On September 22, 2023, the Rutgers Senate passed a motion of no confidence in Holloway's leadership, in part because of his handling of the strike. On September 17, 2024, Holloway announced that he would resign as university president at the end of the 2024-25 academic year.

== Reactions ==
The strike was met with expressions of solidarity from both the labor movement and commentators nationwide, many of whom criticized the actions of university president Holloway. The solidarity shown between tenured professors and lower-paid academic workers was seen as "unusual and admirable" by educational administrator Julie E. Wollman. The Lever noted the discrepancy between the $246 million from endowments the university spent on hedge fund investments over the past two years, with the outlet noting that the performance of such investments trailed other funds. Salon described the strike action as an indication that the national labor movement is "growing increasingly militant and more willing to strike to upend the status quo," and lauded it as "part of a massive national movement looking to counter the corporate takeover of higher education." NPR opined the action as demonstrating that "Gen Z is the most pro union generation alive." The Philadelphia Inquirer described the strike as signifying the impact of the COVID pandemic on labor relations and demands for a living wage.
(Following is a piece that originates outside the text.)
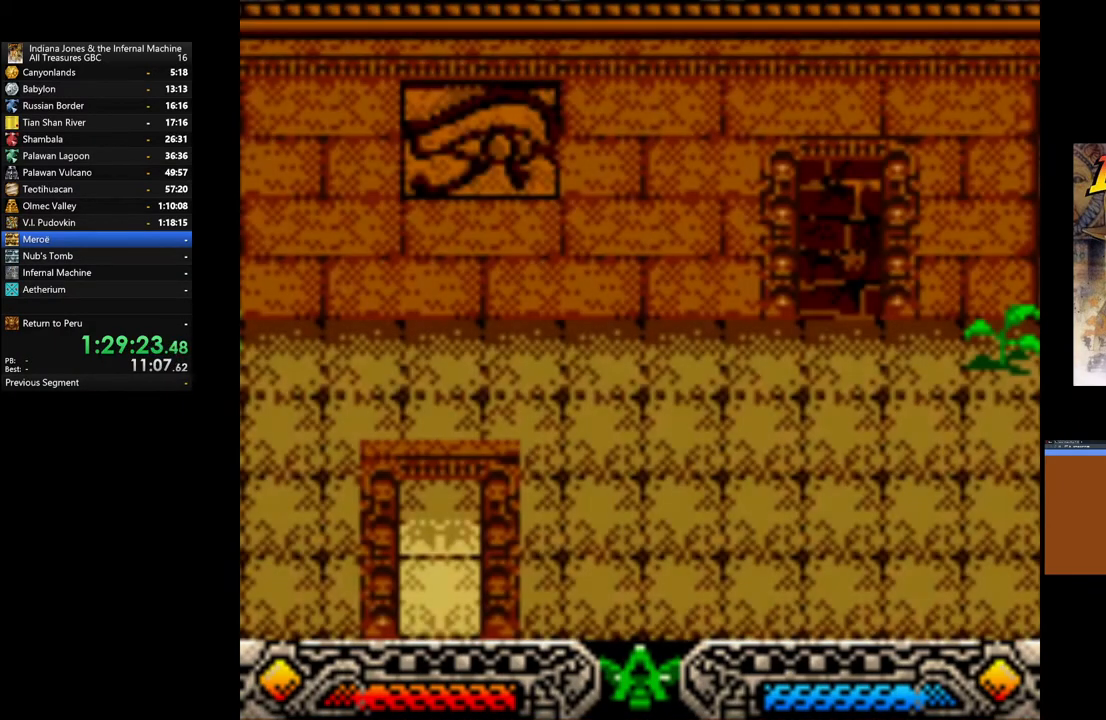
{"buttons": [], "left_stick": "center", "right_stick": "center", "events": []}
The state AFL-CIO and the educator's labor union New Jersey Education Association (NJEA) both voiced their support for the strike action. Ras Baraka, the mayor of Newark, issued a statement in support of the strike, stating "I stand with the faculty unions. Do better, Rutgers." The strikers were joined in person by national AAUP president Irene Mulvey, U.S. representative Frank Pallone, whose congressional district includes New Brunswick, and Craig Coughlin, the speaker of the New Jersey General Assembly. U.S. Senator Bernie Sanders tweeted in support of the academic workers.

Conservative commentators reacted to the strike with mixed reactions. Television host and congressional candidate Bill Spadea wrote in support of the strikers, while 2021 gubernatorial candidate Jack Ciattarelli voiced concern for graduating seniors. The editorial board of The Wall Street Journal criticized Murphy's actions as having put the demands of the strikers over the university's students by disrupting classes and delaying graduations. On March 15, 2024, the seven participating unions were sued by Rutgers Republicans chair Jeremy Li, who alleged the strike damaged students' educations. The lawsuit was dismissed with prejudice on July 1, 2026.